## Exercise requirements
Retype every one of the records below with each line unchanged, leaving out the pictures.

▬▬▬

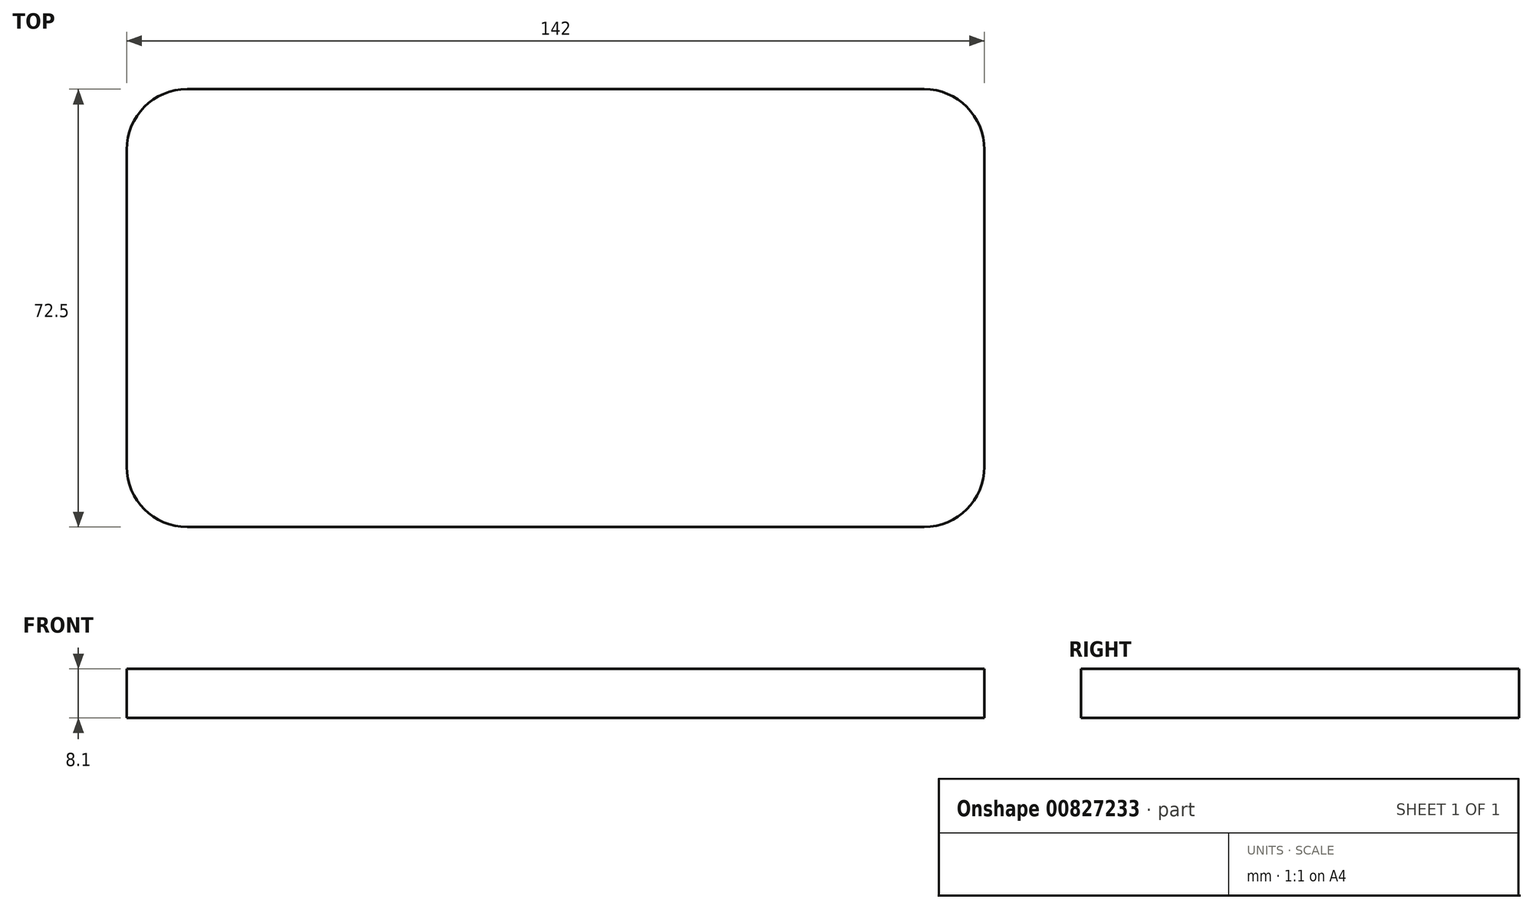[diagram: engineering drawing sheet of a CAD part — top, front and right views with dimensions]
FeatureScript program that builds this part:
annotation { "Feature Type Name" : "Feature", "Feature Type Description" : "" }
export const myFeature = defineFeature(function(context is Context, id is Id, definition is map)
    precondition{}
    {
        {
            var Q0;
            Q0=qCreatedBy(makeId("Top.planeOp"),FACE);
            var sketch = newSketch(context, id + "F0", { "sketchPlane" : qUnion([Q0])});
            skLineSegment(sketch, "E0.bottom", {"start": v(-56.9, 37.44) * mm, "end": v(65.1, 37.44) * mm});
            skLineSegment(sketch, "E0.top", {"start": v(-56.9, -35.06) * mm, "end": v(65.1, -35.06) * mm});
            skLineSegment(sketch, "E0.left", {"start": v(-66.9, 27.44) * mm, "end": v(-66.9, -25.06) * mm});
            skLineSegment(sketch, "E0.right", {"start": v(75.1, 27.44) * mm, "end": v(75.1, -25.06) * mm});
            skPoint(sketch, "E1.visualSharp", {"position": v(-66.9, 37.44) * mm});
            skArc(sketch, "E1.filletArc", {"start": v(-56.9, 37.44) * mm, "mid": v(-63.98, 34.5) * mm, "end": v(-66.9, 27.44) * mm});
            skPoint(sketch, "E2.visualSharp", {"position": v(75.1, 37.44) * mm});
            skArc(sketch, "E2.filletArc", {"start": v(75.1, 27.44) * mm, "mid": v(72.16, 34.5) * mm, "end": v(65.1, 37.44) * mm});
            skPoint(sketch, "E3.visualSharp", {"position": v(75.1, -35.06) * mm});
            skArc(sketch, "E3.filletArc", {"start": v(65.1, -35.06) * mm, "mid": v(72.16, -32.13) * mm, "end": v(75.1, -25.06) * mm});
            skPoint(sketch, "E4.visualSharp", {"position": v(-66.9, -35.06) * mm});
            skArc(sketch, "E4.filletArc", {"start": v(-66.9, -25.06) * mm, "mid": v(-63.98, -32.13) * mm, "end": v(-56.9, -35.06) * mm});
            skSolve(sketch);
        }
        {
            var Q0;
            Q0=makeQuery(id+"F0.imprint","IMPRINT",FACE,{"disambiguationData":[TD([[makeQuery(id+"F0.imprint","IMPRINT",EDGE,{"derivedFrom":sQuery(id+"F0.wireOp",EDGE,"E0.bottom")}),-1.0]])]});
            extrude(context, id + "F1", {"entities" : qUnion([Q0]), "depth" : 8.1 * mm, "offsetDistance" : 25 * mm});
        }
    });
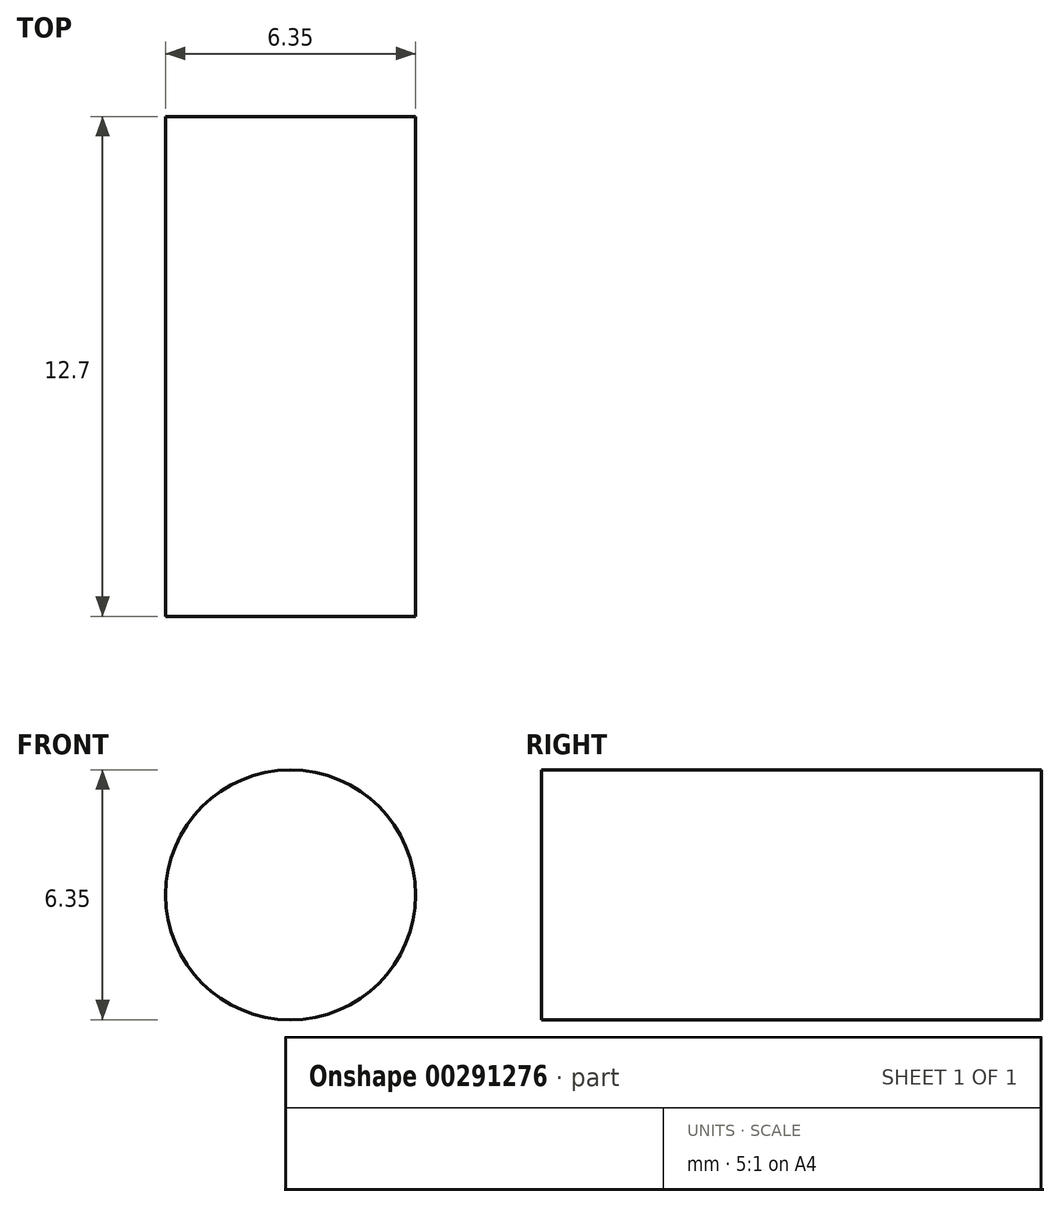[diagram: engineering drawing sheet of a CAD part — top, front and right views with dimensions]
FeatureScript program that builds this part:
annotation { "Feature Type Name" : "Feature", "Feature Type Description" : "" }
export const myFeature = defineFeature(function(context is Context, id is Id, definition is map)
    precondition{}
    {
        {
            var Q0;
            Q0=qCreatedBy(makeId("Front.planeOp"),FACE);
            var sketch = newSketch(context, id + "F0", { "sketchPlane" : qUnion([Q0])});
            skCircle(sketch, "E0", {"center": v(-33.09, 38.2) * mm, "radius": 3.18 * mm});
            skSolve(sketch);
        }
        {
            var Q0;
            Q0=makeQuery(id+"F0.imprint","IMPRINT",FACE,{"disambiguationData":[TD([[makeQuery(id+"F0.imprint","IMPRINT",EDGE,{"derivedFrom":sQuery(id+"F0.wireOp",EDGE,"E0")}),1.0]])]});
            extrude(context, id + "F1", {"entities" : qUnion([Q0]), "depth" : 12.7 * mm});
        }
    });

▬▬▬

## Result below
[diagram: engineering drawing sheet of a CAD part — top, front and right views with dimensions]
FeatureScript program that builds this part:
annotation { "Feature Type Name" : "Feature", "Feature Type Description" : "" }
export const myFeature = defineFeature(function(context is Context, id is Id, definition is map)
    precondition{}
    {
        {
            var Q0;
            Q0=qCreatedBy(makeId("Top.planeOp"),FACE);
            var sketch = newSketch(context, id + "F0", { "sketchPlane" : qUnion([Q0])});
            skLineSegment(sketch, "E0.bottom", {"start": v(-56.9, 37.44) * mm, "end": v(65.1, 37.44) * mm});
            skLineSegment(sketch, "E0.top", {"start": v(-56.9, -35.06) * mm, "end": v(65.1, -35.06) * mm});
            skLineSegment(sketch, "E0.left", {"start": v(-66.9, 27.44) * mm, "end": v(-66.9, -25.06) * mm});
            skLineSegment(sketch, "E0.right", {"start": v(75.1, 27.44) * mm, "end": v(75.1, -25.06) * mm});
            skPoint(sketch, "E1.visualSharp", {"position": v(-66.9, 37.44) * mm});
            skArc(sketch, "E1.filletArc", {"start": v(-56.9, 37.44) * mm, "mid": v(-63.98, 34.5) * mm, "end": v(-66.9, 27.44) * mm});
            skPoint(sketch, "E2.visualSharp", {"position": v(75.1, 37.44) * mm});
            skArc(sketch, "E2.filletArc", {"start": v(75.1, 27.44) * mm, "mid": v(72.16, 34.5) * mm, "end": v(65.1, 37.44) * mm});
            skPoint(sketch, "E3.visualSharp", {"position": v(75.1, -35.06) * mm});
            skArc(sketch, "E3.filletArc", {"start": v(65.1, -35.06) * mm, "mid": v(72.16, -32.13) * mm, "end": v(75.1, -25.06) * mm});
            skPoint(sketch, "E4.visualSharp", {"position": v(-66.9, -35.06) * mm});
            skArc(sketch, "E4.filletArc", {"start": v(-66.9, -25.06) * mm, "mid": v(-63.98, -32.13) * mm, "end": v(-56.9, -35.06) * mm});
            skSolve(sketch);
        }
        {
            var Q0;
            Q0=makeQuery(id+"F0.imprint","IMPRINT",FACE,{"disambiguationData":[TD([[makeQuery(id+"F0.imprint","IMPRINT",EDGE,{"derivedFrom":sQuery(id+"F0.wireOp",EDGE,"E0.bottom")}),-1.0]])]});
            extrude(context, id + "F1", {"entities" : qUnion([Q0]), "depth" : 8.1 * mm, "offsetDistance" : 25 * mm});
        }
    });
[diagram: engineering drawing sheet of a CAD part — top, front and right views with dimensions]
FeatureScript program that builds this part:
annotation { "Feature Type Name" : "Feature", "Feature Type Description" : "" }
export const myFeature = defineFeature(function(context is Context, id is Id, definition is map)
    precondition{}
    {
        {
            var Q0;
            Q0=qCreatedBy(makeId("Front.planeOp"),FACE);
            var sketch = newSketch(context, id + "F0", { "sketchPlane" : qUnion([Q0])});
            skCircle(sketch, "E0", {"center": v(-33.09, 38.2) * mm, "radius": 3.18 * mm});
            skSolve(sketch);
        }
        {
            var Q0;
            Q0=makeQuery(id+"F0.imprint","IMPRINT",FACE,{"disambiguationData":[TD([[makeQuery(id+"F0.imprint","IMPRINT",EDGE,{"derivedFrom":sQuery(id+"F0.wireOp",EDGE,"E0")}),1.0]])]});
            extrude(context, id + "F1", {"entities" : qUnion([Q0]), "depth" : 12.7 * mm});
        }
    });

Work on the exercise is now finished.